Former Secretary of State Hillary Clinton has not clinched the Democratic nomination for president, but she appears on track to do so. Recent analysis and commentary has suggested that she is already shifting her rhetoric towards themes that will appeal to general election voters. Here, for example, is coverage from the Boston Herald just two days ago:
Hillary Clinton focuses on GOP, general election in Boston
Democratic presidential front-runner Hillary Clinton — hitting Massachusetts with two appearances ahead of [the] critical Super Tuesday vote — was already aiming at the general election, decrying the “mean-spiritedness” and “the hateful rhetoric” of Republican candidates while avoiding any direct mention of her primary opponent….
The Republican candidates are “taking their orders from the Koch brothers” by questioning climate change, Clinton said, while she wants to invest in clean energy. And while Republicans are selling the “snake oil” of trickle-down economics, she said, she wants to raise the federal minimum wage and work for equal pay for women.
In Springfield earlier yesterday, she took a direct shot at Donald Trump, saying, “I don’t think America ever stopped being great, right now we need to make America whole. I want to be a president who encourages people to overcome our divide. The mean-spiritedness, the hateful rhetoric, the insults, that’s not who we are.”
Most candidates make similar moves once they feel they are on course to win their party’s nomination, toning down language that appeals to partisans while focusing more on themes that have a broader appeal. But for Clinton, it may be premature, not because it could cost her the nomination, but because it could lead to a smaller turnout for her in the general election among the Democratic base. The New York Times has an article this morning exploring the dramatic drop-off in turnout in the Democratic primary:
Democratic turnout has fallen drastically since 2008, the last time the party had a contested primary, with roughly three million fewer Democrats voting in the 15 states that have held caucuses or primaries through Tuesday, according to unofficial election results tallied through Wednesday afternoon.
It declined in almost every state, dropping by roughly 50 percent in Texas and 40 percent in Tennessee. In Arkansas, Alabama and Georgia, the number of Democrats voting decreased by between a quarter and a third.
The falloff in Democratic primary turnout — which often reveals whether a candidate is exciting voters and attracting them to the polls — reached deep into some of the core groups of voters Mrs. Clinton must not only win in November, but turn out in large numbers. It stands in sharp contrast to the flood of energized new voters showing up at the polls to vote for Donald J. Trump in the Republican contest….

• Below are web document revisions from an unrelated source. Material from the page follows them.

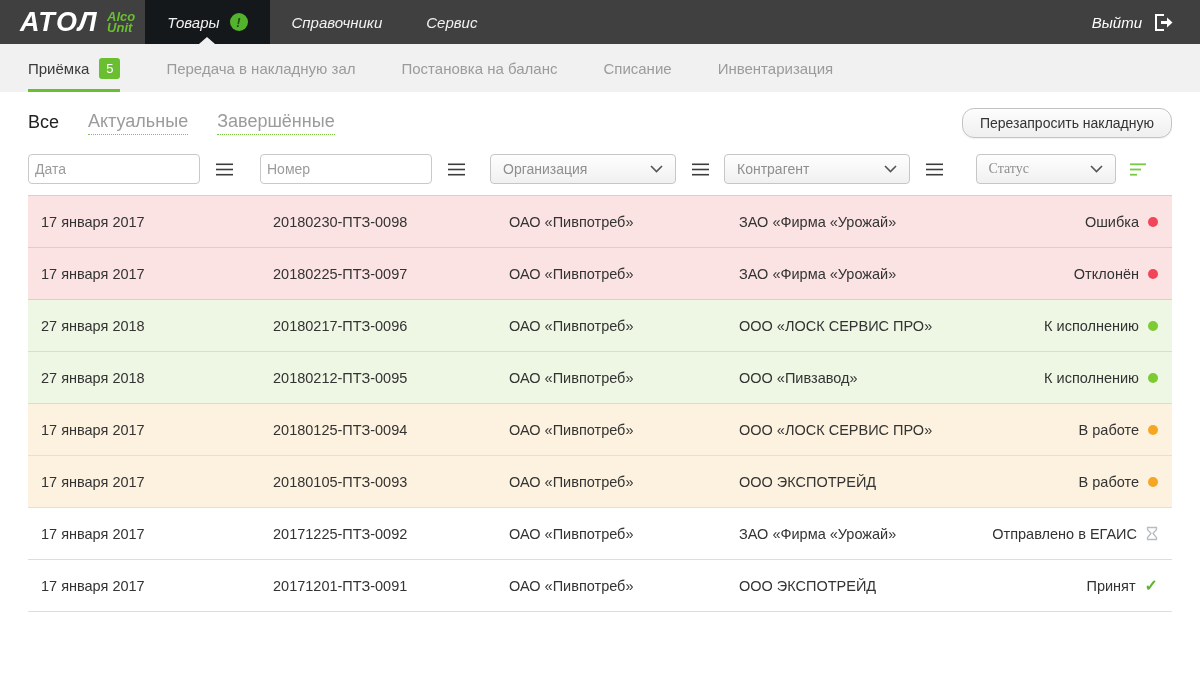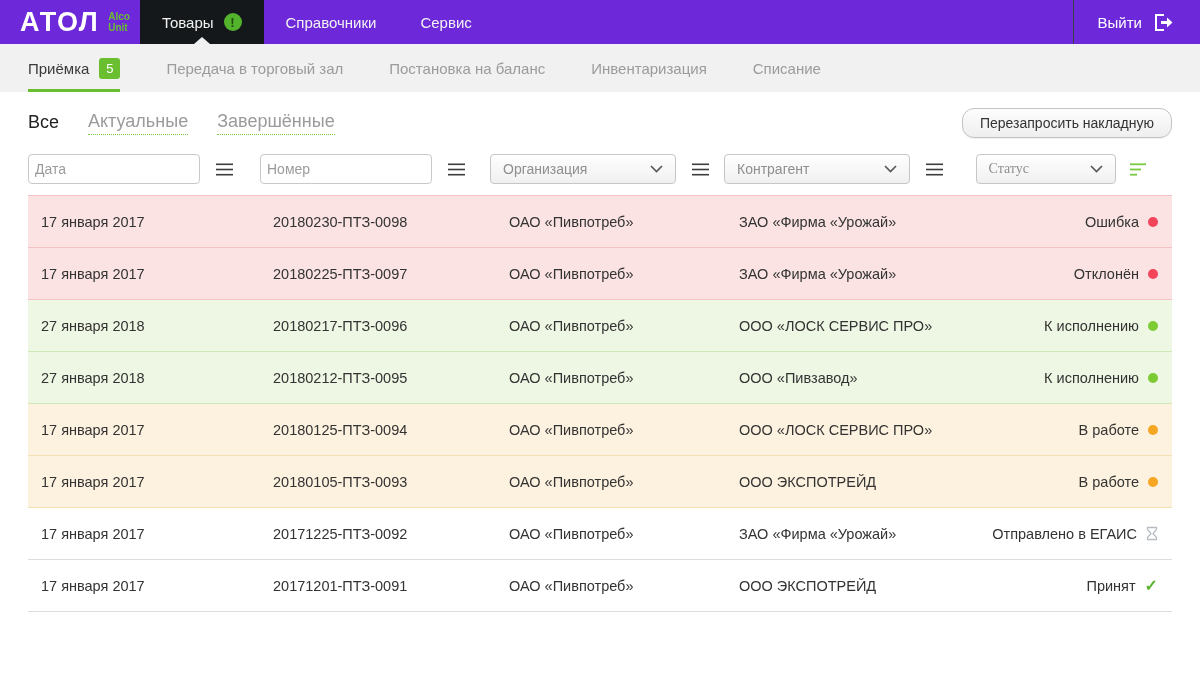"АТОЛ" .navbar { background: #6d28d9 -> #404040; font-style: none -> italic }
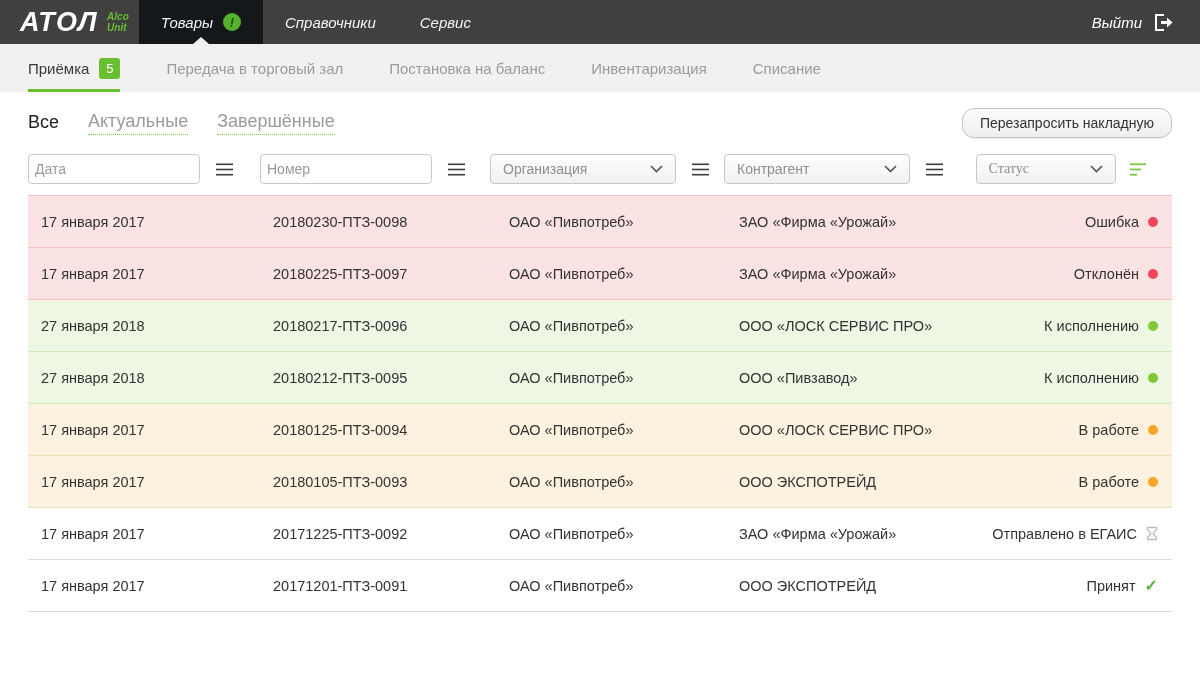"Alco" .logo-sub { font-size: 10px -> 13px }
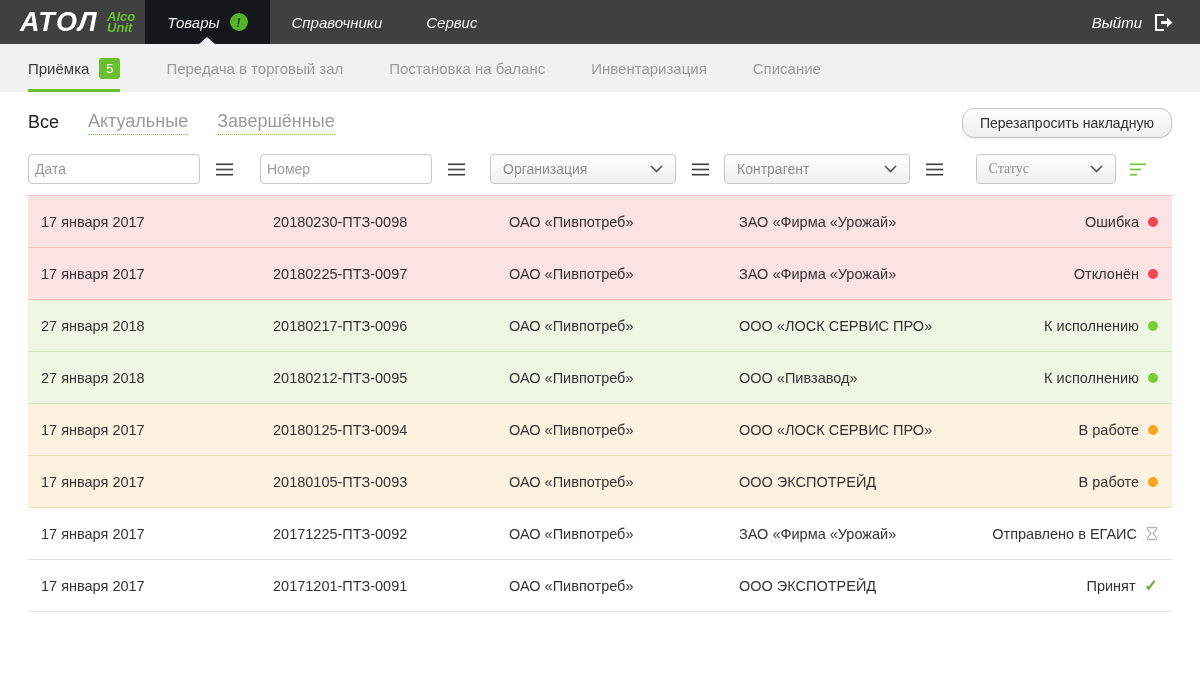"Передача в торговый зал" span { text: торговый -> накладную }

Part of the turnout concern among Democrats has to do with the Republican they now seem to think they will face, businessman Donald Trump:
[Charlie King, former executive director of the New York Democratic Party] and other Democrats said that Mr. Trump could present Democrats with the prospect of a greatly altered political and demographic map. His candidacy is helping spur higher turnout in each of the first four Republican contests, including Nevada, where Mr. Trump’s vote total by itself surpassed overall turnout in the 2012 election, setting a state record. On Super Tuesday, Republicans smashed turnout records in Massachusetts, a traditionally Democratic-leaning state, and saw huge turnouts in Virginia and Tennessee.
And despite the seemingly inexorable demographic rise of Hispanic voters, the American electorate is still overwhelmingly white. Some analysts said they believed Mr. Trump could even exceed Mitt Romney’s 59 percent share of the white vote — winning over disaffected Republicans and even working-class Democratic men, and putting Democratic-leaning swing states like Michigan, and potentially Pennsylvania, in play. That could offset losses Republicans might suffer among Latino voters, forcing the Democratic nominee to overperform significantly among the smaller proportion of nonwhite voters.
Low turnout in the Democratic primary doesn’t necessarily foreshadow a loss for Clinton in November (assuming she gets the nomination), but it does seem to be a concern at the moment. But, as every student of politics knows, all candidates have their shortcomings and challenges to overcome, and at this point there’s no reason to believe that this possibility would doom Clinton.